Certain exemptions exist, notably for Mexico and Canada under the USMCA trade agreement and sector-specific tariffs like the 25% tariff on automobiles, replacing any country-specific rates in those sectors.
Timestamp: [35:45]
Paula explains how these tariffs are poised to impact consumers and the broader economy:
Timestamp: [14:00]
To provide expert insight, Paula introduces Bob Elliot, a seasoned financial expert with 13 years at Bridgewater Associates and experience advising the Treasury, Federal Reserve, and White House during the 2008 financial crisis. Their conversation, conducted amidst the S&P 500's significant drop, offers a nuanced analysis of the current economic turbulence.
Timestamp: [39:53]
Paula: "Does this mean that manufacturing is coming back to the US if we were?"
Bob Elliot:
“In a circumstance where, let's say there's a 25% tariff on all manufactured goods coming to the United States, and that persists for the next 10 to 20 years, businesses could start to think about investing in automation or domestic production relative to the costs of importing goods and paying the tariff.”
“The challenge is the high uncertainty about how these policies will play out. Businesses are frozen, waiting to see what happens next, leading to low CEO confidence numbers.”
[39:53]
Timestamp: [41:43]
Paula: "How long would tariffs have to stay in place to create that reshoring of jobs?"
Bob Elliot:
“Building new factories takes years, often decades to see a return on investment. Given the four-year presidential term, it's uncertain whether tariffs will remain stable long enough for businesses to commit to such long-term investments.”
[41:51]
Timestamp: [47:22]
Paula:
“How do tariffs fit into the overall economic landscape with other policy levers like tax policy, monetary policy, and government spending?”
Bob Elliot:
“Tariffs are a negative growth policy, compounded by spending cuts and limited tax cuts. The Federal Reserve is slow-moving despite elevated inflation, leading to a 'pretty negative' short-term economic outlook.”

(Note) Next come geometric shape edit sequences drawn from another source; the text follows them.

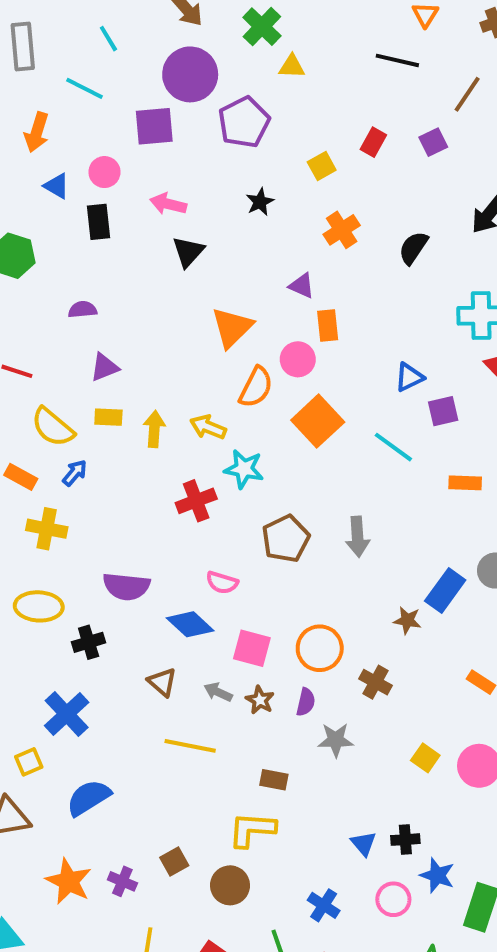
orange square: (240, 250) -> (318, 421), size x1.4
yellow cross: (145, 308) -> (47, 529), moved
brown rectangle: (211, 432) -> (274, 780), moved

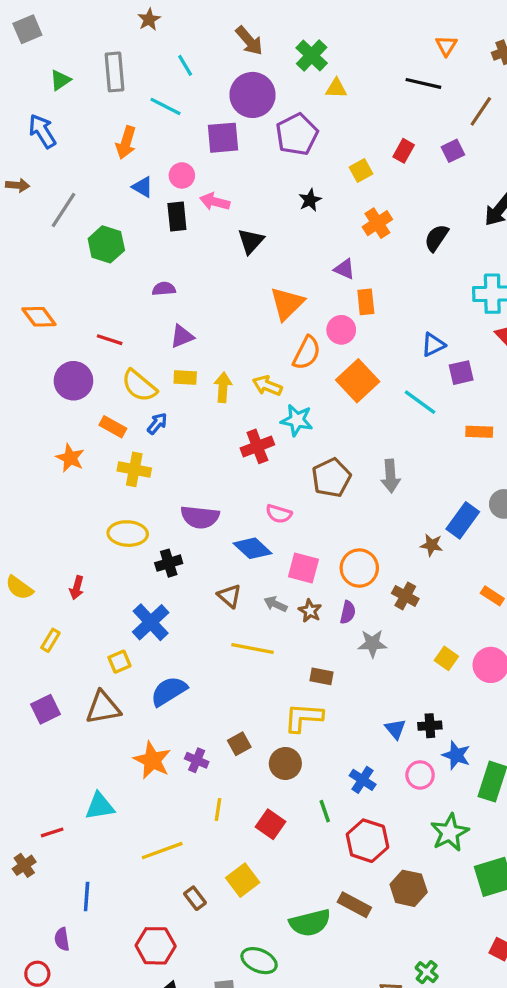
pink arrow: (168, 204) -> (215, 202), moved

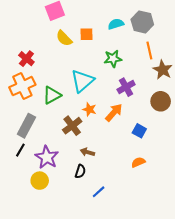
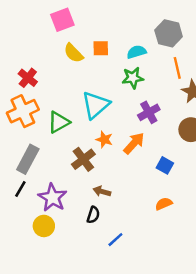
cyan semicircle: (116, 24) -> (136, 52), moved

“Tax cut extensions have a neutral effect, preventing a tax hike, which would exacerbate the negative environment. Revenue from tariffs and spending cuts could help balance the budget.”
[47:22]
Timestamp: [53:04]
Paula:
“The February jobs report showed a slight net gain in state and local government jobs. How does this factor into the current economic scenario?”
Bob Elliot:
“Government jobs constitute about 10% of the labor market, with federal jobs remaining flat for decades. The administration is considering cutting about 800,000 federal jobs, which could significantly impact the labor market, potentially offsetting private sector job gains.”
[53:04]
Timestamp: [55:25]
Paula summarizes the discussion by acknowledging the grim short-term economic outlook due to the interplay of tariffs, reduced government spending, limited tax relief, and cautious Federal Reserve policies. However, she hints at Bob Elliot's long-term optimism, labeling him as "short-term bear, long-term bull," with a more detailed exploration of his positive future outlook promised in the full interview to be released the following week.
Paula reiterates the importance of understanding these economic forces beyond the sensational headlines, encouraging listeners to "share this with everyone in your life so that we all have a better understanding of the economic forces at play around us."
Paula Pant ([00:00]):
"You can afford anything, but not everything. Every choice carries a trade-off."
Bob Elliot ([39:53]):
"In an environment of high uncertainty, businesses are frozen, waiting to see what happens next."
Bob Elliot ([41:43]):
"Building new factories takes years, often decades to see a return on investment."
Bob Elliot ([47:22]):
"Tariffs are a negative growth policy, compounded by spending cuts and limited tax cuts."
Bob Elliot ([53:04]):
"Cutting 800,000 federal jobs could significantly impact the labor market, offsetting private sector job gains."
This detailed summary encapsulates the key discussions, insights, and conclusions from Paula Pant's April 4, 2025 episode of Afford Anything, providing a comprehensive overview for those who haven't listened to the episode.